* _TASK DIRECTIONS_
Copy out all of the entries below without any change.

* _GIVEN INFORMATION_
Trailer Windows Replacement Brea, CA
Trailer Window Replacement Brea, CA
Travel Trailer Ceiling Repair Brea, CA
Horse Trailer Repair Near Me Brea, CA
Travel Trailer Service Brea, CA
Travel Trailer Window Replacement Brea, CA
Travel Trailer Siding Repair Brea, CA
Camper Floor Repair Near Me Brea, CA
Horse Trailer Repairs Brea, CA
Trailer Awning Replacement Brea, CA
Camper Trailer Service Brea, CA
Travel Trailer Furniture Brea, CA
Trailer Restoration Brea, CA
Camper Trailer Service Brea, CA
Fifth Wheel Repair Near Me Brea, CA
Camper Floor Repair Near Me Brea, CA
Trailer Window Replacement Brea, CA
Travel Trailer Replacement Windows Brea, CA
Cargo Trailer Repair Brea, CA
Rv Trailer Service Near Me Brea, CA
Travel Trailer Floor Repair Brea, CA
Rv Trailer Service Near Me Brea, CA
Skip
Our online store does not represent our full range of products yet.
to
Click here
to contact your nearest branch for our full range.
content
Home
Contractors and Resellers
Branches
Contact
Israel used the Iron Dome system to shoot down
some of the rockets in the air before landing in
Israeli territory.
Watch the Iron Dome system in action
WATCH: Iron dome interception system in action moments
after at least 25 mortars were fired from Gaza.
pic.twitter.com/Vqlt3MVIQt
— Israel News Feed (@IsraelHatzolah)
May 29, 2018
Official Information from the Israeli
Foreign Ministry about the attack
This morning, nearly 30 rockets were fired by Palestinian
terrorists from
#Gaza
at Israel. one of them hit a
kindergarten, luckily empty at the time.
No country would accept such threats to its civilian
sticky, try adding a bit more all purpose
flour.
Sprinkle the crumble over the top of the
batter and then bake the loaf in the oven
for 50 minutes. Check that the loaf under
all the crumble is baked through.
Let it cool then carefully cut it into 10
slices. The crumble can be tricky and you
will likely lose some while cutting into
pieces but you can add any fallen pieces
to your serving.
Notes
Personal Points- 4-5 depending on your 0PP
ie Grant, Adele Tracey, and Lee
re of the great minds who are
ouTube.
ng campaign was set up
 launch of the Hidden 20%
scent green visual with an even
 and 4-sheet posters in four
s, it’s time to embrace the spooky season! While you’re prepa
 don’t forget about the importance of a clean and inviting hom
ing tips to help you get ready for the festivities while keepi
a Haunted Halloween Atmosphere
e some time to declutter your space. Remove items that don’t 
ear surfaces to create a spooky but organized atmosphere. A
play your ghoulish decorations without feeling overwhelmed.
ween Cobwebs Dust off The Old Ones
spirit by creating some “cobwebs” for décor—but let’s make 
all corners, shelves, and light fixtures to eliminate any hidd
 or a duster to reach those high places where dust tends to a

* _ANSWER_
Trailer Windows Replacement Brea, CA
Trailer Window Replacement Brea, CA
Travel Trailer Ceiling Repair Brea, CA
Horse Trailer Repair Near Me Brea, CA
Travel Trailer Service Brea, CA
Travel Trailer Window Replacement Brea, CA
Travel Trailer Siding Repair Brea, CA
Camper Floor Repair Near Me Brea, CA
Horse Trailer Repairs Brea, CA
Trailer Awning Replacement Brea, CA
Camper Trailer Service Brea, CA
Travel Trailer Furniture Brea, CA
Trailer Restoration Brea, CA
Camper Trailer Service Brea, CA
Fifth Wheel Repair Near Me Brea, CA
Camper Floor Repair Near Me Brea, CA
Trailer Window Replacement Brea, CA
Travel Trailer Replacement Windows Brea, CA
Cargo Trailer Repair Brea, CA
Rv Trailer Service Near Me Brea, CA
Travel Trailer Floor Repair Brea, CA
Rv Trailer Service Near Me Brea, CA
Skip
Our online store does not represent our full range of products yet.
to
Click here
to contact your nearest branch for our full range.
content
Home
Contractors and Resellers
Branches
Contact
Israel used the Iron Dome system to shoot down
some of the rockets in the air before landing in
Israeli territory.
Watch the Iron Dome system in action
WATCH: Iron dome interception system in action moments
after at least 25 mortars were fired from Gaza.
pic.twitter.com/Vqlt3MVIQt
— Israel News Feed (@IsraelHatzolah)
May 29, 2018
Official Information from the Israeli
Foreign Ministry about the attack
This morning, nearly 30 rockets were fired by Palestinian
terrorists from
#Gaza
at Israel. one of them hit a
kindergarten, luckily empty at the time.
No country would accept such threats to its civilian
sticky, try adding a bit more all purpose
flour.
Sprinkle the crumble over the top of the
batter and then bake the loaf in the oven
for 50 minutes. Check that the loaf under
all the crumble is baked through.
Let it cool then carefully cut it into 10
slices. The crumble can be tricky and you
will likely lose some while cutting into
pieces but you can add any fallen pieces
to your serving.
Notes
Personal Points- 4-5 depending on your 0PP
ie Grant, Adele Tracey, and Lee
re of the great minds who are
ouTube.
ng campaign was set up
 launch of the Hidden 20%
scent green visual with an even
 and 4-sheet posters in four
s, it’s time to embrace the spooky season! While you’re prepa
 don’t forget about the importance of a clean and inviting hom
ing tips to help you get ready for the festivities while keepi
a Haunted Halloween Atmosphere
e some time to declutter your space. Remove items that don’t 
ear surfaces to create a spooky but organized atmosphere. A
play your ghoulish decorations without feeling overwhelmed.
ween Cobwebs Dust off The Old Ones
spirit by creating some “cobwebs” for décor—but let’s make 
all corners, shelves, and light fixtures to eliminate any hidd
 or a duster to reach those high places where dust tends to a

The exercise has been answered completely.